In the world of estate planning, we attorneys generally consider a married couple with children as a traditional couple. Anyone in any other relationship than that is considered to be Non-Traditional. The two most common category of clients that are considered to be in a Non-Traditional Relationship are unmarried couples (regardless of whether they have children) and those in a Blended Family.
What is a Blended Family?
A Blended Family is generally any family in which you have a married couple and least one of the partners has a child from a previous relationship.
Who Else is Considered to Be in a Non-Traditional Relationship?
When most estate planning attorneys use the term Non-Traditional Relationship, we are generally referring to unmarried couples, but it can also include anyone with multiple spouses. (Historically, the term ‘Non-Traditional Relationship’ was used for anyone other than a marriage between a husband and a wife. However, since same-sex marriage has become legal in the United States, we no longer define it this way as there is little difference when planning for married couples, regardless of gender.)
Personally, I have noticed that married couples without children often require the same specialized estate planning as most unmarried couples.
Why Do Blended Families and People in a Non-Traditional Relationship Require Special Estate Planning?

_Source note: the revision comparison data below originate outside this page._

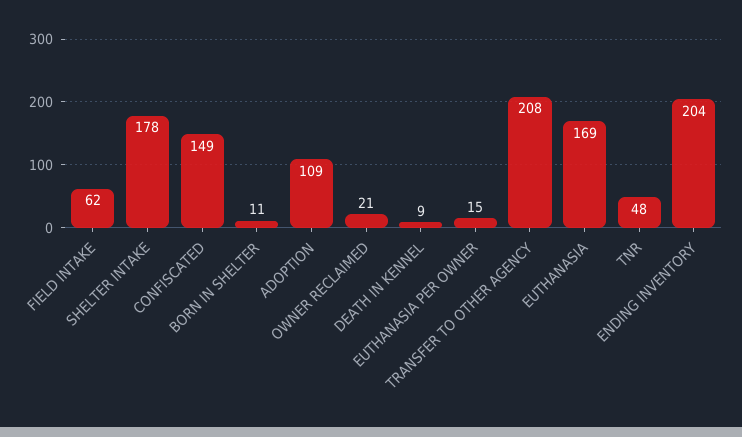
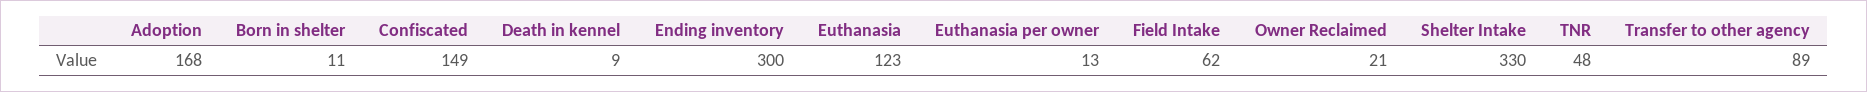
SHELTER INTAKE: 178 -> 330
ADOPTION: 109 -> 168
EUTHANASIA PER OWNER: 15 -> 13
TRANSFER TO OTHER AGENCY: 208 -> 89
EUTHANASIA: 169 -> 123
ENDING INVENTORY: 204 -> 300

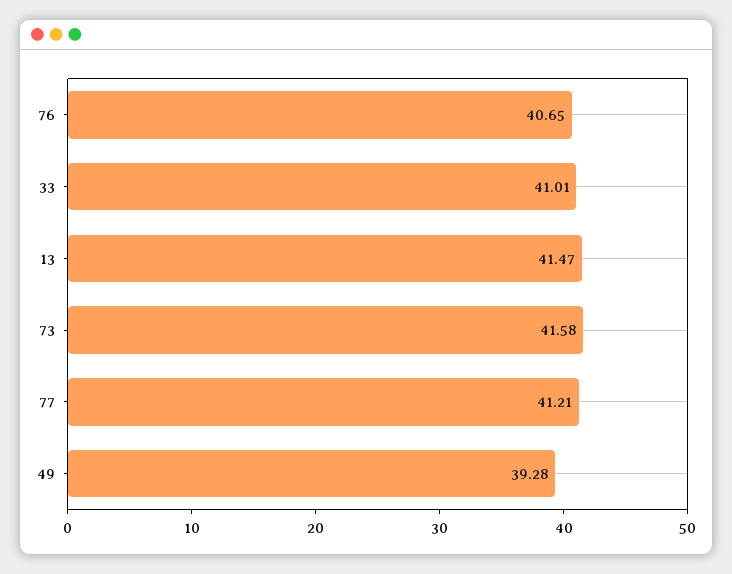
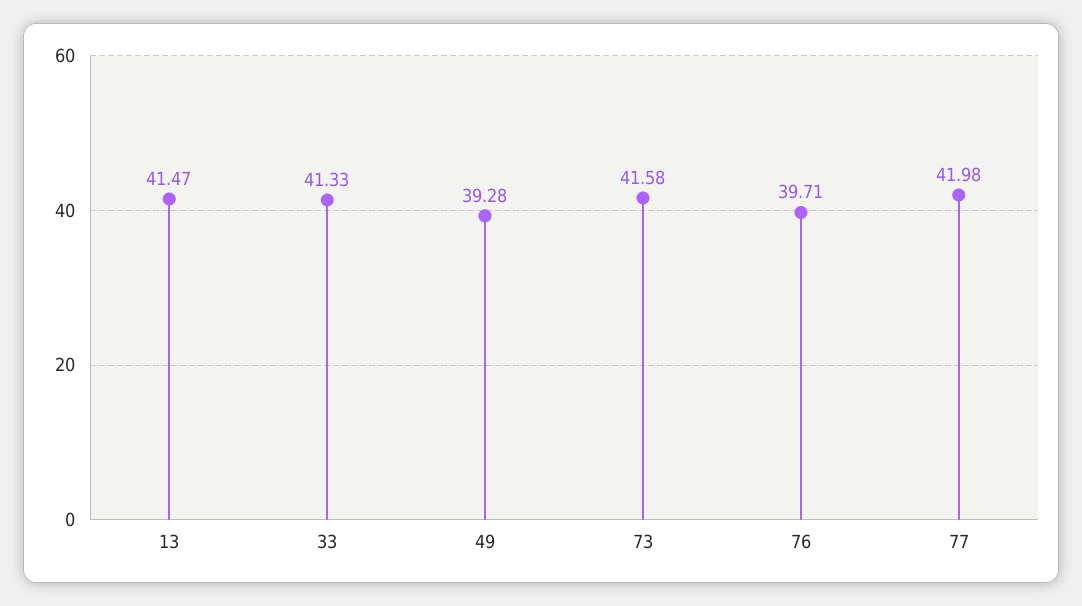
76: 40.65 -> 39.71
33: 41.01 -> 41.33
77: 41.21 -> 41.98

The typical estate plan for a traditional couple with children consists of each spouse leaving money to the surviving spouse. On the death of the surviving spouse, everything is left to the children. The surviving spouse is usually the executor and trustee of any trusts. Occasionally we will set up a trust for a spouse or child for tax planning or asset protection purposes. If a traditional couple does not create a Will, the state’s intestacy scheme will send the money in the same direction – but without any trust planning or tax planning.
Clients in a Blended Family and in other Non-Traditional Relationships often have competing goals of providing for children from a previous relationship, a spouse, and other loved ones. They might want a certain dollar amount or percentage to go to their children or other loved ones, and the rest to a surviving life partner. They also may want whatever goes to their life partner to be in trust, so that the remainder can go back to their children or other family members upon the death of the life partner.
Accordingly, Wills and Trusts must be carefully and custom designed to ensure that a client’s assets will go where they want them to go, in the amounts that they want, and in a tax efficient manner. Moreover, attorneys need to work closely with the client and financial advisors to revise beneficiary designations on retirement accounts and life insurance policies. Repurposing or obtaining life insurance is often a simple way to achieve desired outcomes when preparing an estate plan.
We also work with clients to retitle assets (such as bank accounts and deeds to property) to ensure that the beneficiaries are not accidentally cut out. To understand why title of assets is so important in Non-Traditional Relationships, please read this post: https://willstrustsestates.blogspot.com/2017/01/why-titling-of-assets-is-so-important.html
Another area that requires thought is with respect to who will be in charge of an estate, trust, or on your medical power of attorney. When two or more unrelated parties are competing for an inheritance, or to be in charge of your health care decisions, conflicts can arise. An neutral third party may need to be appointed or a system to break ties may need to be created so that all your loved ones can be involved, but in a meaningful and productive way.
Why Retirement Assets Require Custom Planning
Retirement Assets, such as an Individual Retirement Account (IRA), 401(k), and a 403(b), often require special beneficiary designations or trusts. First, you want to make sure that the money goes where you want it to go immediately upon your death. Second, depending upon the amount involved, you may also want to control where that money goes after the death of a spouse or loved one.
Imagine a situation where the bulk of your wealth is in an IRA, but you want to provide for a spouse plus a child from a previous relationship. Let’s also imagine that you want to give the child 50% of the IRA and your spouse 50% of the IRA. You could simply name them as 50/50 beneficiaries. However, this means that upon the death of your spouse, that the 50% where spouse was named as a beneficiary would likely gone forever as he or she could do whatever they want with it. A way to solve this problem is to designate a trust for your surviving spouse as the beneficiary of 50% of the IRA, so that upon the surviving spouse’s death, whatever is left over can still go to your child.
How Clients in a Blended Family and other Non-Traditional Relationship Can Get Their Estate Planning Started
For unmarried couples, individuals in a blended family, and others in a Non-Traditional Relationship, planning is often a sore point. Because of the competing goals at play, some find it difficult to have a conversation about what they really want or need.
Ignoring the issue not only leads to estate litigation, but a more expensive estate administration process and higher taxes. If you are in a non-traditional relationship, I strongly recommend seeing an experienced estate planning attorney in a jurisdiction near you to flush out all the issues that affect you. We can often suggest solutions that may not have occurred to you so that you can provide for everyone in your life in a clear way that is designed to minimize conflict.